The launch of the Windows version of the Safari web browser has prompted quite a lively debate on the manner in which Apple renders fonts vs the Microsoft way. It isn’t a subtle difference either. Both of the images below were taken off of a Windows PC.
This is the Microsoft rendering, using a screenshot from FireFox 2.0 showing typical plain text from the WordPress dashboard:
And, this is the Apple rendering using a screenshot from Safari 3 Beta showing the same text:
To my eyes, the Apple version looks much better, although I can see why some people complain that it is blurred.
Typography on computer screens has always been a difficult area. When the first desktop publishing systems started to compete with professional optical typesetting equipment there was much lamenting about the loss of the beauty of classic fonts.
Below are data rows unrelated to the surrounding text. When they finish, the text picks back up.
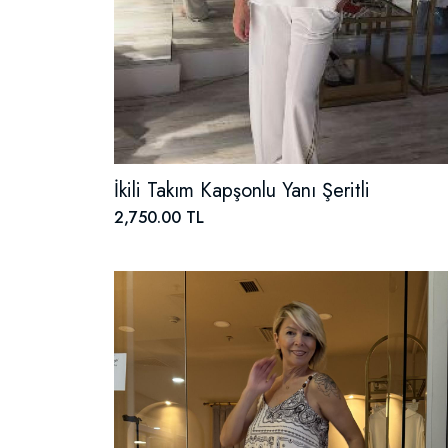
İkili Takım Kapşonlu Yanı Şeritli
2,750.00 TL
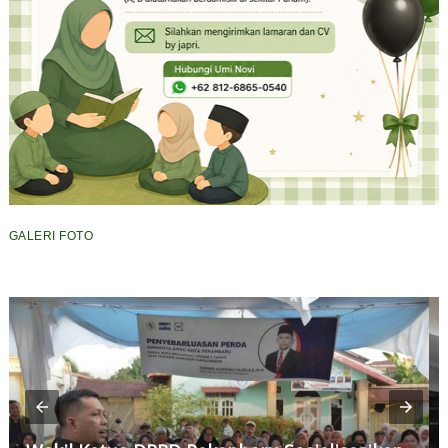
GALERI FOTO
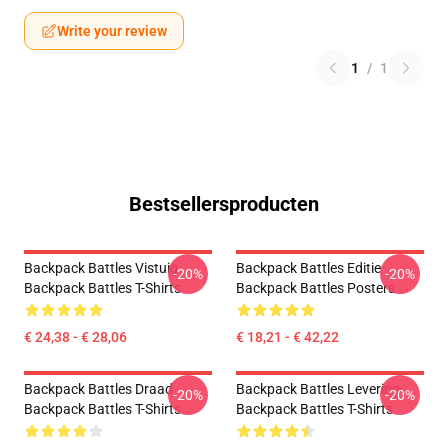
Write your review
1
/
1
Bestsellersproducten
Backpack Battles Vistuig
Backpack Battles Editie
-20%
-20%
Backpack Battles T-Shirts
Backpack Battles Posters
€ 24,38 - € 28,06
€ 18,21 - € 42,22
Backpack Battles Draad
Backpack Battles Levering
-20%
-20%
Backpack Battles T-Shirts
Backpack Battles T-Shirts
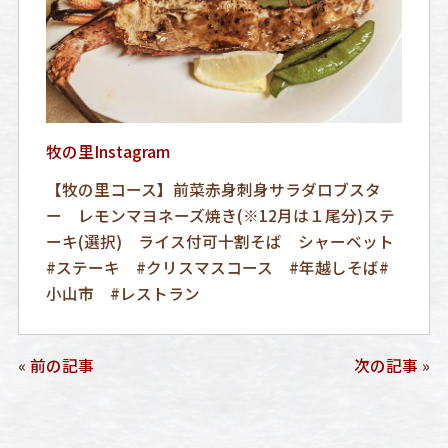
牧の里Instagram
【牧の里コース】前菜赤身刺身サラダロブスタ
ー レモンマヨネーズ焼き(※12月は１尾分)ステ
ーキ(選択) ライス付可十割そば シャーベット
#ステーキ #クリスマスコース #年越しそば#
小山市 #レストラン
«
前の記事
次の記事
»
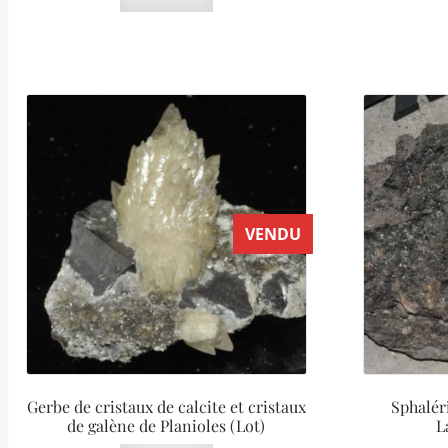
VENDU
Gerbe de cristaux de calcite et cristaux
Sphalér
de galène de Planioles (Lot)
L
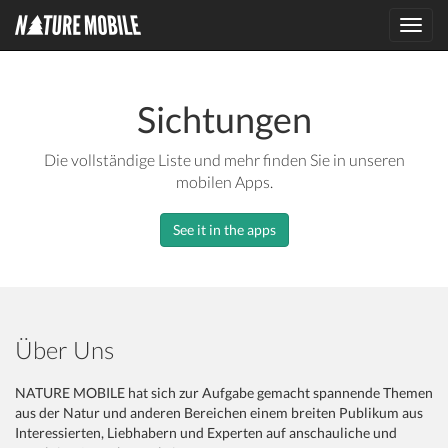
Toggl
navig
Sichtungen
Die vollständige Liste und mehr finden Sie in unseren
mobilen Apps.
See it in the apps
Über Uns
NATURE MOBILE hat sich zur Aufgabe gemacht spannende Themen
aus der Natur und anderen Bereichen einem breiten Publikum aus
Interessierten, Liebhabern und Experten auf anschauliche und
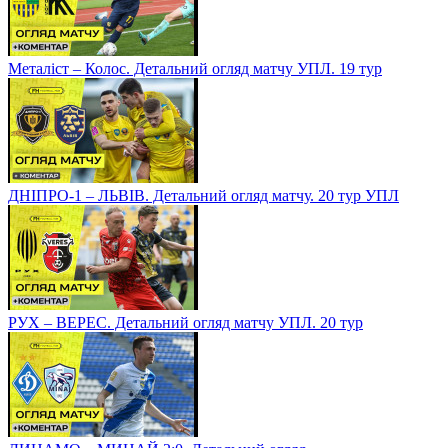
Металіст – Колос. Детальний огляд матчу УПЛ. 19 тур
ДНІПРО-1 – ЛЬВІВ. Детальний огляд матчу. 20 тур УПЛ
РУХ – ВЕРЕС. Детальний огляд матчу УПЛ. 20 тур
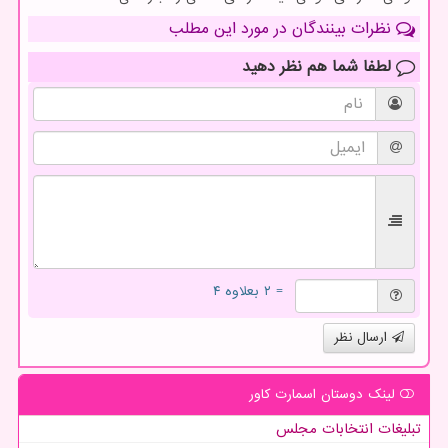
نظرات بینندگان در مورد این مطلب
لطفا شما هم
نظر دهید
= ۲ بعلاوه ۴
ارسال نظر
لینک دوستان اسمارت كاور
تبلیغات انتخابات مجلس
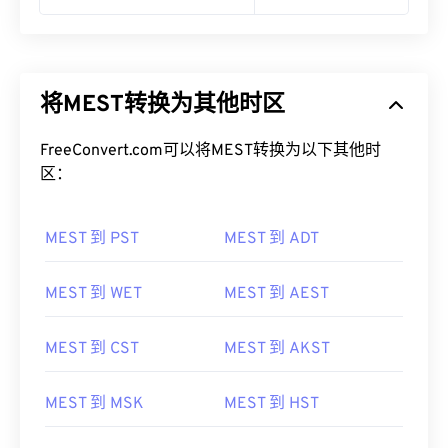
将MEST转换为其他时区
FreeConvert.com可以将MEST转换为以下其他时
区：
MEST 到 PST
MEST 到 ADT
MEST 到 WET
MEST 到 AEST
MEST 到 CST
MEST 到 AKST
MEST 到 MSK
MEST 到 HST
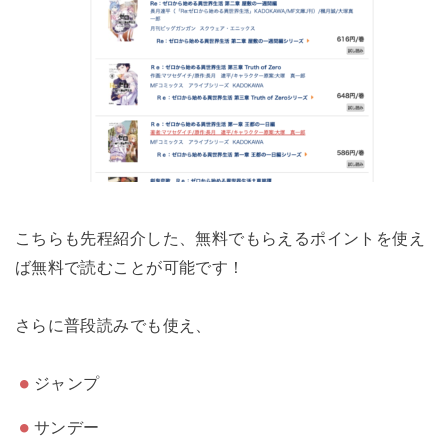
こちらも先程紹介した、無料でもらえるポイントを使え
ば無料で読むことが可能です！
さらに普段読みでも使え、
ジャンプ
サンデー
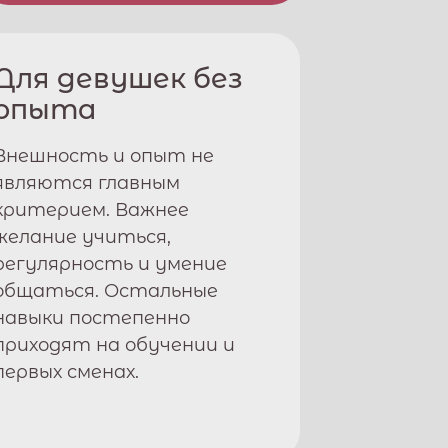
Для девушек без
опыта
Внешность и опыт не
являются главным
критерием. Важнее
желание учиться,
регулярность и умение
общаться. Остальные
навыки постепенно
приходят на обучении и
первых сменах.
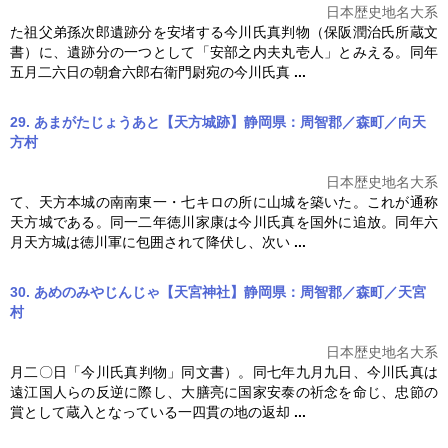
日本歴史地名大系
た祖父弟孫次郎遺跡分を安堵する
今川氏真
判物（保阪潤治氏所蔵文
書）に、遺跡分の一つとして「安部之内夫丸壱人」とみえる。同年
五月二六日の朝倉六郎右衛門尉宛の
今川氏真
...
29. あまがたじょうあと【天方城跡】静岡県：周智郡／森町／向天
方村
日本歴史地名大系
て、天方本城の南南東一・七キロの所に山城を築いた。これが通称
天方城である。同一二年徳川家康は
今川氏真
を国外に追放。同年六
月天方城は徳川軍に包囲されて降伏し、次い
...
30. あめのみやじんじゃ【天宮神社】静岡県：周智郡／森町／天宮
村
日本歴史地名大系
月二〇日「
今川氏真
判物」同文書）。同七年九月九日、
今川氏真
は
遠江国人らの反逆に際し、大膳亮に国家安泰の祈念を命じ、忠節の
賞として蔵入となっている一四貫の地の返却
...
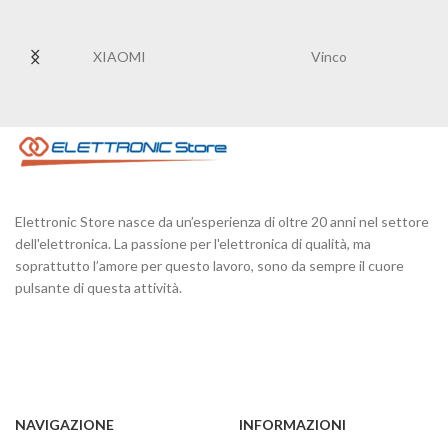
XIAOMI
Vinco
Elettronic Store nasce da un’esperienza di oltre 20 anni nel settore
dell'elettronica. La passione per l'elettronica di qualità, ma
soprattutto l’amore per questo lavoro, sono da sempre il cuore
pulsante di questa attività.
NAVIGAZIONE
INFORMAZIONI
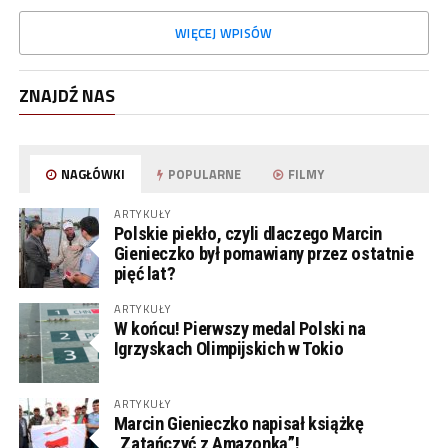
WIĘCEJ WPISÓW
ZNAJDŹ NAS
NAGŁÓWKI
POPULARNE
FILMY
ARTYKUŁY
Polskie piekło, czyli dlaczego Marcin
Gienieczko był pomawiany przez ostatnie
pięć lat?
ARTYKUŁY
W końcu! Pierwszy medal Polski na
Igrzyskach Olimpijskich w Tokio
ARTYKUŁY
Marcin Gienieczko napisał książkę
„Zatańczyć z Amazonką”!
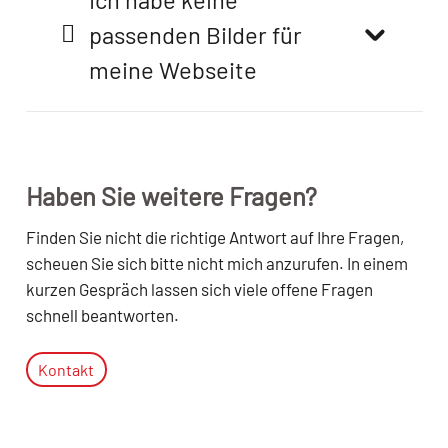
passenden Bilder für
meine Webseite
Haben Sie weitere Fragen?
Finden Sie nicht die richtige Antwort auf Ihre Fragen,
scheuen Sie sich bitte nicht mich anzurufen. In einem
kurzen Gespräch lassen sich viele offene Fragen
schnell beantworten.
Kontakt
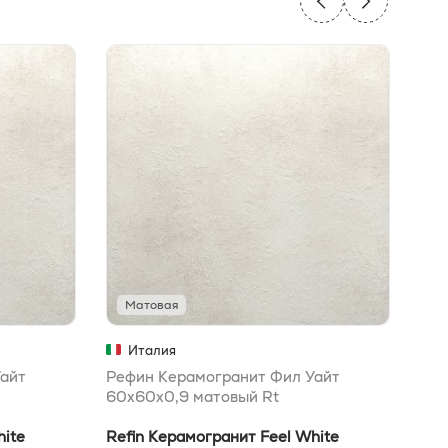
Матовая
М
Италия
айт
Рефин Керамогранит Фил Уайт
Реф
60x60x0,9 матовый Rt
60x
hite
Refin Керамогранит Feel White
Ref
Early systems treated kerning and litagures with disdain, different size spaces for different contexts disappeared, font scaling lacked hints and fonts looked abysmal as different sizes and WYSIWYG was a joke as on-screen font representation was miles away from the printed output.
Gradually, we have seen computers taking on these points and getting closer and closer to print typography – which has decades of research regarding readability. On screen readability still is a difficult area though, as screen resolutions are still far short of print resolutions. Microsoft font rendering is optimised extremely toward clarity with a focus on aligning features to pixel boundaries. But is clarity the same as readability? I don’t think so. I find the Apple rendering much more natural and more comfortable to read, but am ready to admit the individual characters lack sharpness.
When screens are 300dpi this will become a non-issue, until then it is really a style choice, and I choose Apple.